The new FlashArray//XL, on the other hand, delivers up to 5.78 PB effective capacity, latency as low as 150 microseconds, and up to 36 GBps throughput, all in a 5U chassis. It also includes 5:1 data reduction average and 99.9999 percent availability, the company said.

The new array is based on new DirectFlash modules, which are Pure Storage’s proprietary flash storage devices. The new modules, Kogan said, are the first to include NVRAM, or non-volatile random-access memory, which protects data even if power is cut off.

Like the other members of the FlashArray family, the FlashArray//XL runs the Purity operating system, Kogan said.

“It’s the same OS for all the arrays,” he said. “This promotes ease of use and a unified customer experience throughout the line.”

The FlashArray//XL is a very important evolution in Pure Storage’s product line, said CEO Charles Giancarlo.

“We’ve long been certainly a technology leader in what’s called tier-one storage for tier-one compute databases, remote desktop and all of that,” Giancarlo told CRN. “And we’ve gone into tier-zero environments but not at large scale. This product now allows us to go into those large-scale, tier-zero environments. Super high performance, and also getting to petabytes of information. So we feel really good about this new product.”

It is a very exciting addition to the Pure Storage portfolio, said Hassan Kassih, senior director for the national data center and cloud practice at ConvergeOne, a Bloomington, Minn.-based solution provider and longtime Pure Storage channel partner.

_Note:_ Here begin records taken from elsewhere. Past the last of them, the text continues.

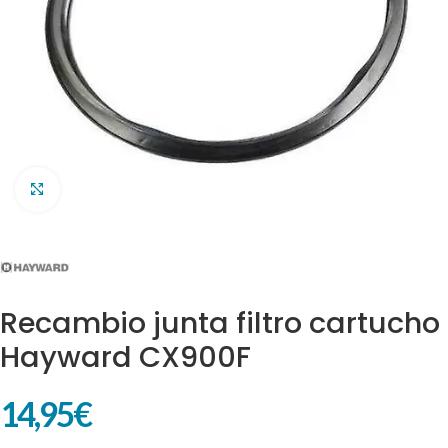
Clic para ampliar
Recambio junta filtro cartucho
Hayward CX900F
14,95
€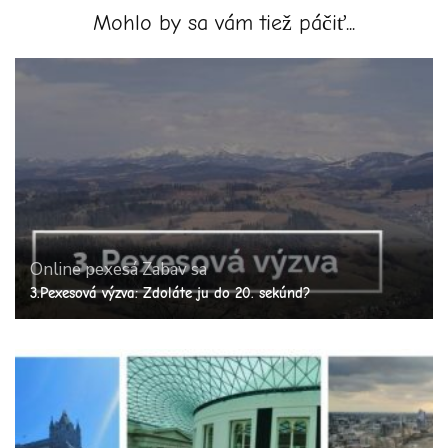
Mohlo by sa vám tiež páčiť...
Online pexesá
Zabav sa
3.Pexesová výzva: Zdoláte ju do 20. sekúnd?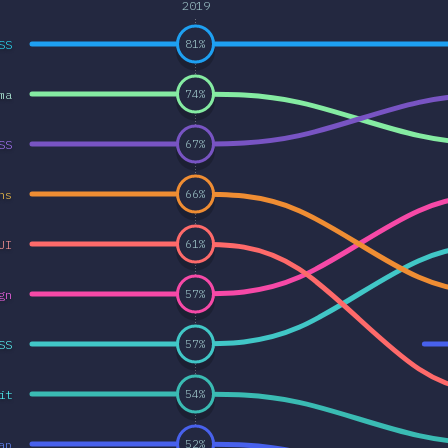
2019
SS
81
%
ma
74
%
SS
67
%
ns
66
%
UI
61
%
gn
57
%
SS
57
%
it
54
%
ap
52
%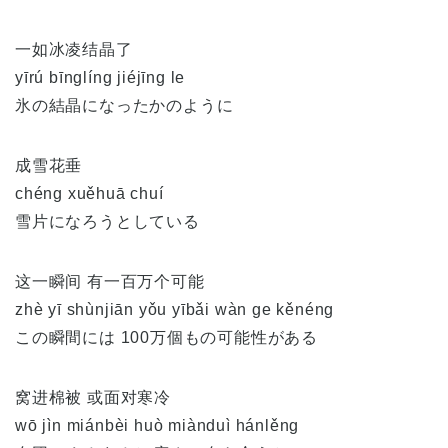
一如冰凌结晶了
yīrú bīnglíng jiéjīng le
氷の結晶になったかのように
成雪花垂
chéng xuěhuā chuí
雪片になろうとしている
这一瞬间 有一百万个可能
zhè yī shùnjiān yǒu yībǎi wàn ge kěnéng
この瞬間には 100万個もの可能性がある
窝进棉被 或面对寒冷
wō jìn miánbèi huò miànduì hánlěng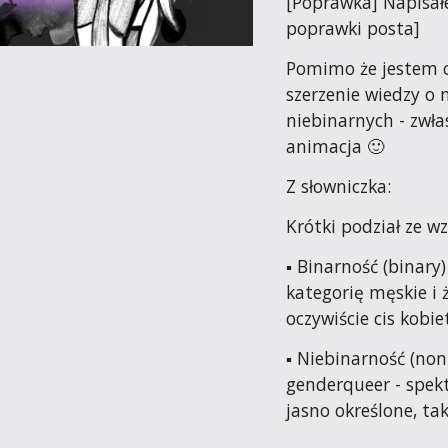
[Poprawka] Napisałe
poprawki posta]
Pomimo że jestem 
szerzenie wiedzy o 
niebinarnych - zwła
animacja 🙂
Z słowniczka:
Krótki podział ze w
▪ Binarność (binary)
kategorię męskie i 
oczywiście cis kobi
▪ Niebinarność (non
genderqueer - spekt
jasno określone, ta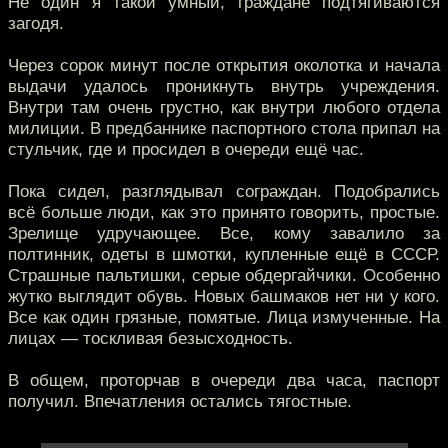
Не один я такой умный, граждане подтягиваются
загодя.
Через сорок минут после открытия околотка и начала
выдачи удалось проникнуть внутрь учреждения.
Внутри там очень грустно, как внутри любого отдела
милиции. В предбаннике паспортного стола припал на
стульчик, где и просидел в очереди ещё час.
Пока сидел, разглядывал сограждан. Подобрались
всё больше люди, как это принято говорить, простые.
Зрелище удручающее. Все, кому завалило за
полтинник, одеты в шмотки, купленные ещё в СССР.
Страшные пальтишки, серые обдергайчики. Особенно
жутко выглядит обувь. Новых башмаков нет ни у кого.
Все как один грязные, помятые. Лица измученные. На
лицах — тоскливая безысходность.
В общем, проторчав в очереди два часа, паспорт
получил. Впечатления остались тягостные.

“Customers will now have the option to buy the simplicity, operation and efficiency of Pure Storage at a larger scale than before,” Kassih told CRN. “This lets them scale for management and performance. And because it’s based on the Purity operating system, it lets me start selling it right away while our engineers will need a minimum of on-site training. This will be a game-changer for Pure Storage.”

While the Pure Storage FlashArray//X line targeted a lot of enterprise workloads, and the FlashArray//C line targeted smaller workloads with the use of lower-cost consumer-grade flash technology, the FlashArray//XL gives businesses the power to not only run enterprise applications, but also build their own hybrid cloud infrastructures, Kogan said.

“The kind of applications that will run on the FlashArray//XL are not really on the cloud today,” he said. “Online banking, online transaction processing and high-end databases don’t really run on public clouds. The FlashArray//XL provides a platform to run different performance classes of applications on different performance tiers, just like on a public cloud. IT teams can build catalogs of technologies available just like the cloud providers do.”

Looking ahead, Pure Storage has a number of big changes to its product lines coming up, Giancarlo said.

The company’s low-cost FlashArray//C and high-performance FlashArray//X are actually the same product, just with different storage blades, and eventually will be unified into a single offering, he said. Pure Storage is also planning to introduce new generations of its FlashBlade technology for unified file and object data, he said.

“Our Pure Fusion [SaaS management technology], which we announced in September, also allows FlashArray to scale because what Pure Fusion does is allow FlashArrays including our Cloud Block Store to be managed as a single global system,” he said. “So it really allows for much broader use of the product, and allows organizations to really orchestrate their entire fleet of storage.”